Through customs -- which consisted, in spite of the endless wait in line, of sliding her passport along a greasy-looking metal slot -- and out into a frantic concrete bay where driverless baggage carts plowed slowly through a crowd that milled and struggled for ground transportation.

Someone took her bag. Reached down and took it from her with an ease, a confidence, that suggested he was meant to take it, that he was a functionary performing an accustomed task, like the young women bowing welcome at the doors of Tokyo department stores. And Sally kicked him.

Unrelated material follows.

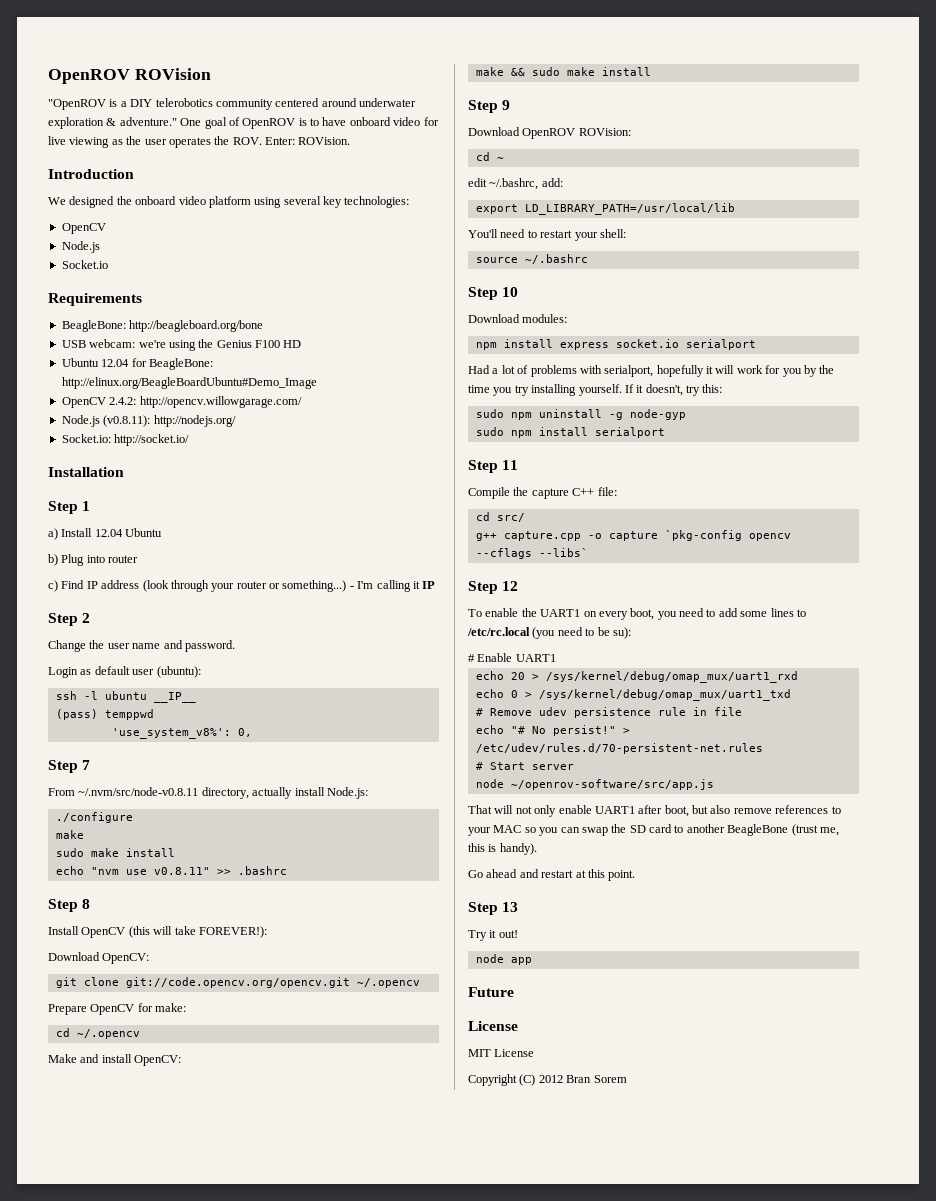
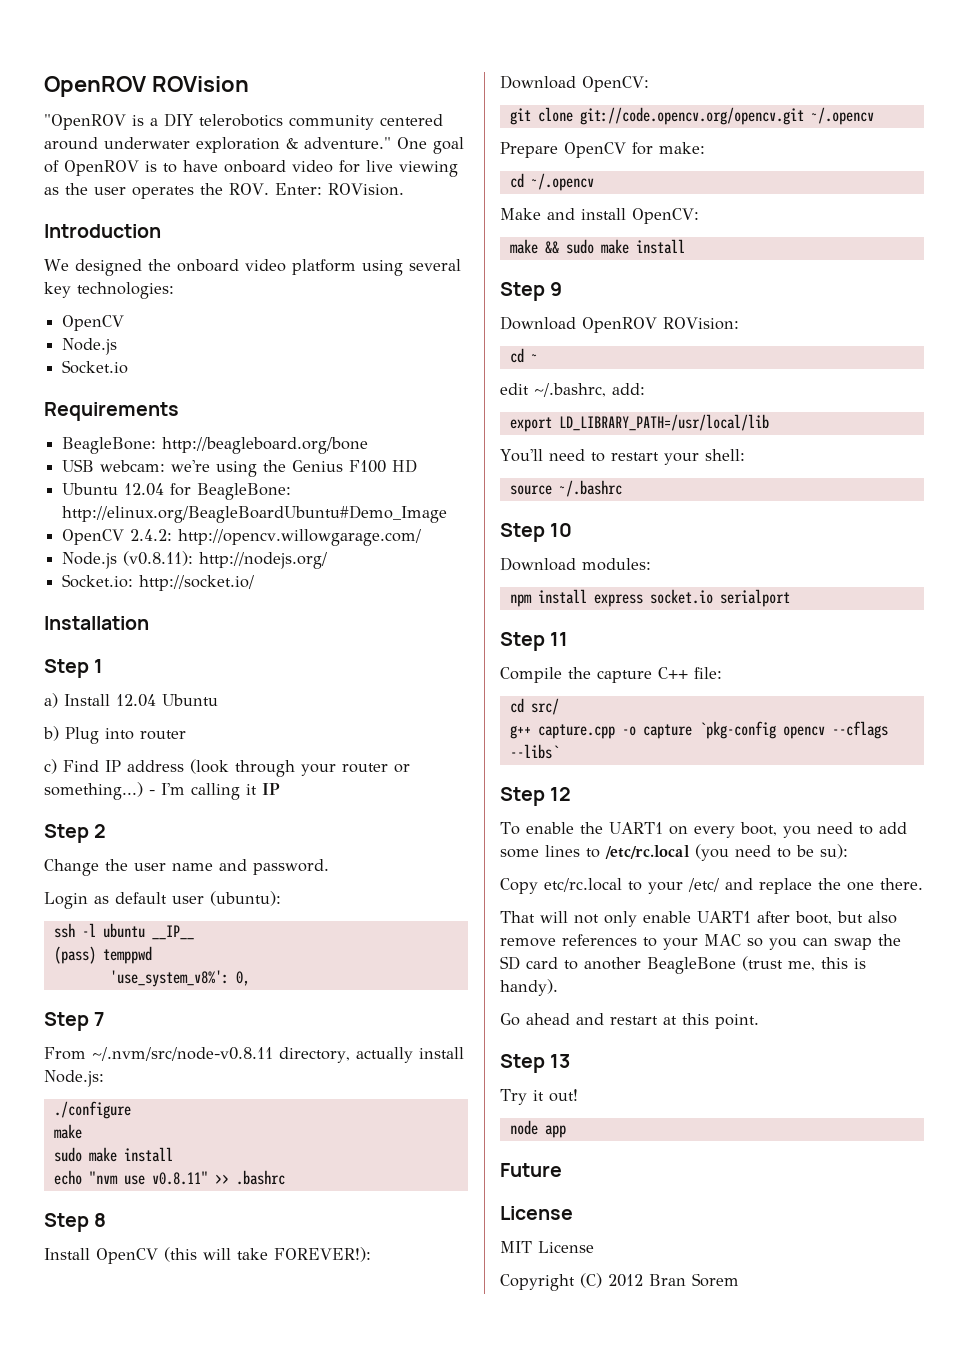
[468,365,835,377] [468,384,723,396] [475,409,686,420] [475,427,665,438] // Had a lot of problems with serialport, hopefully it will work for you by the time you try installing yourself. If it doesn't, try this: // sudo npm uninstall -g node-gyp // sudo npm install serialport -> (790, 598) none
[468,653,556,662] [475,671,798,683] [475,689,791,701] [475,707,742,718] [475,725,630,736] [475,743,763,754] [475,762,574,770] [475,779,714,790] # Enable UART1 // echo 20 > /sys/kernel/debug/omap_mux/uart1_rxd // echo 0 > /sys/kernel/debug/omap_mux/uart1_txd // # Remove udev persistence rule in file // echo "# No persist!" > /etc/udev/rules.d/70-persistent-net.rules // # Start server // node ~/openrov-software/src/app.js -> [500,878,923,894] Copy etc/rc.local to your /etc/ and replace the one there.

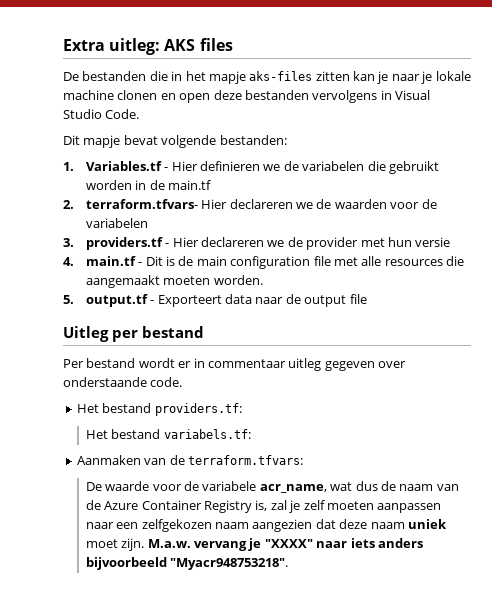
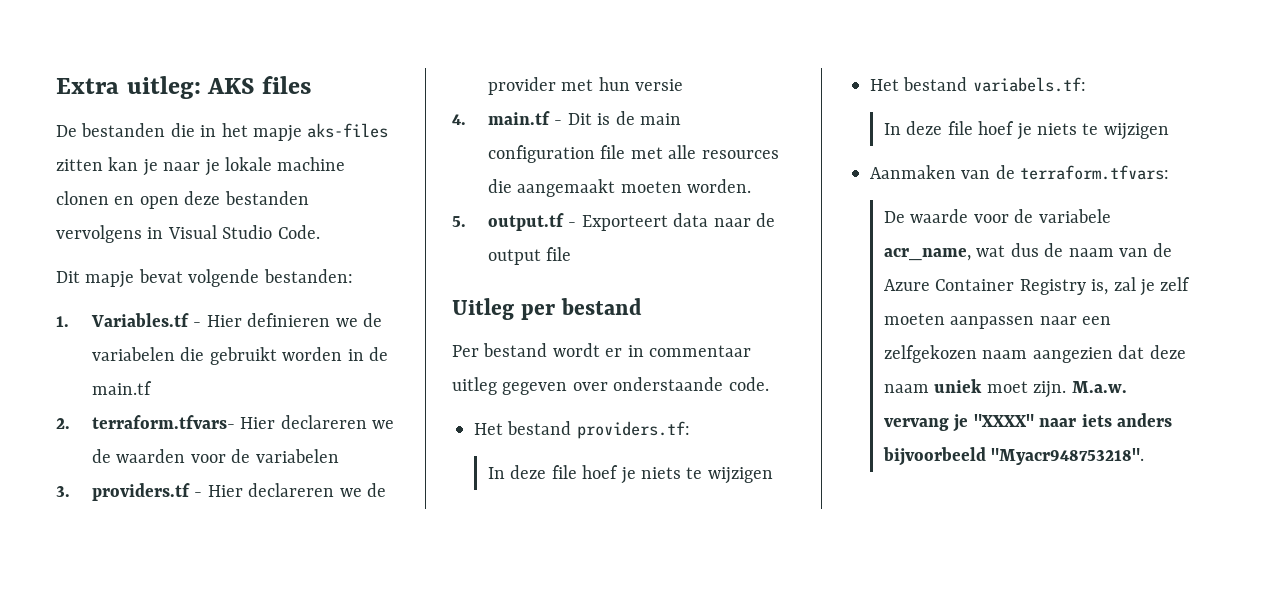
[85,429,251,439] Het bestand variabels.tf: -> [487,465,773,484] [870,77,1086,92] [883,121,1169,140] In deze file hoef je niets te wijzigen // Het bestand variabels.tf: // In deze file hoef je niets te wijzigen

Kicked him in the back of the knee, pivoting smoothly, like the Thai boxing girls in Swain's billiard room, snatching the bag before the back of his skull and the stained concrete met with an audible crack.

Then Sally was pulling her, the crowd had closed over the prone figure, and the sudden, casual violence might have been a dream, except that Sally was smiling for the first time since they'd left London.

Feeling entirely dislocated now, Kumiko watched as Sally made a survey of available vehicles, quickly bribed a uniformed dispatcher, intimidated three other prospective fares, and chivied Kumiko into a pock-marked, slabsided hovercraft, painted in diagonal bands of yellow and black. The passenger compartment was barren and remarkably uncomfortable-looking. The driver, if there was one, was invisible beyond a scrawled bulkhead of plastic armor. The nub of a video camera protruded where the bulkhead met the roof, and someone had drawn a crude figure there, a male torso, the camera its phallus. As Sally climbed in, slamming the door behind her, a speaker grated something in what Kumiko assumed was a dialect of English.

"Manhattan," Sally said. She took a sheaf of paper currency from her jacket pocket and fanned it below the camera.

The speaker made interrogatory noises.

"Midtown. Tell you where when we get there."

The cab's apron bag inflated, the light in the passenger compartment was extinguished, and they were on their way.